Ne pas brûler d’étapes
Pour répondre aux demandes de la Direction générale de la santé, qui réclame une campagne massive de tests, NG Biotech cherche à ouvrir très rapidement un second site de production, en renfort de son usine de Guipry (Ille-et-Vilaine). L’entreprise bretonne prévoit de fabriquer 50 000 à 70 000 tests sérologiques pour le coronavirus ce mois-ci, avec l’espoir de passer à 2 millions par mois d’ici fin 2020. Brûler cette étape de validation « serait extrêmement dangereux en termes de santé publique et contre-productif dans la stratégie immédiate de déconfinement », prévient le communiqué des syndicats médicaux. En attendant, les Agences régionales de santé, sur demande du ministère de la Santé, recommandent aux biologistes de ne pas utiliser ces tests.

L’Académie nationale de médecine propose, elle, deux axes stratégiques pour le déconfinement.

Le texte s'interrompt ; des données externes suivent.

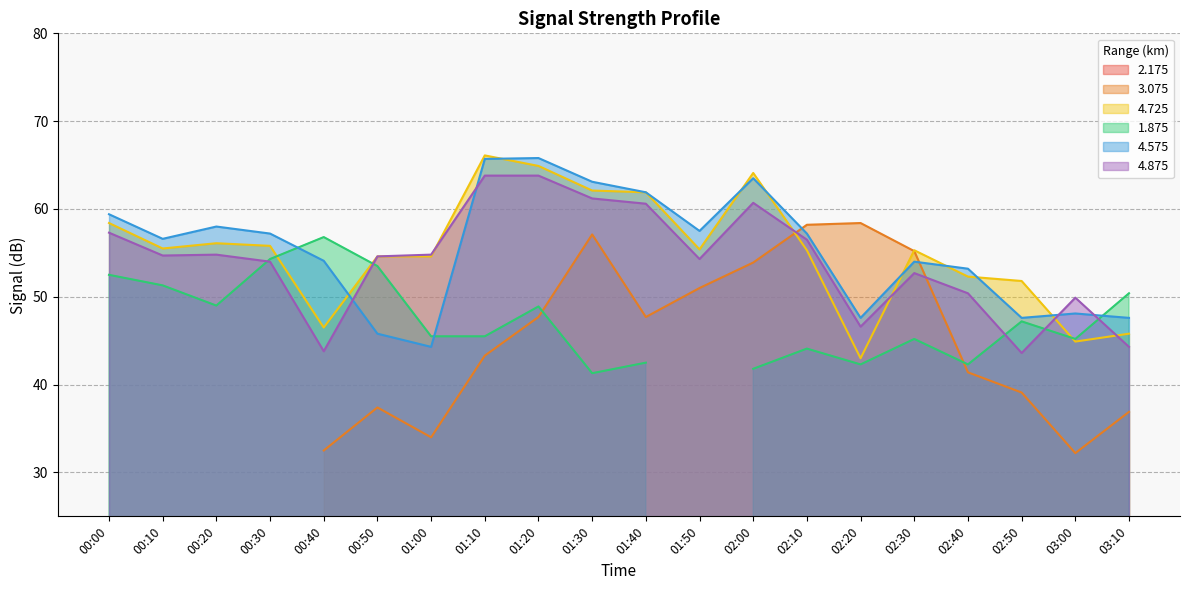

Which category has the highest value in the 4.725 series?

01:10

D’abord, organiser une campagne de tests sérologiques « de grande ampleur » pour « évaluer la proportion de la population infectée lors de la première période de l’épidémie ». On aura ainsi une vision claire de l’immunité de la population selon les régions, même si cette seule information ne doit pas constituer « une base décisionnelle majeure pour le processus de sortie du confinement ». Elle recommande, d’autre part, que les tests sérologiques individuels, à résultat immédiat, soient réservés aux « personnes à risque élevé de forme grave [pensionnaires des Ehpad, malades atteints d’affections chroniques…, ndlr] et aux personnes exerçant les professions exposées [personnel soignant…] » pour ajuster au mieux leurs mesures de protection.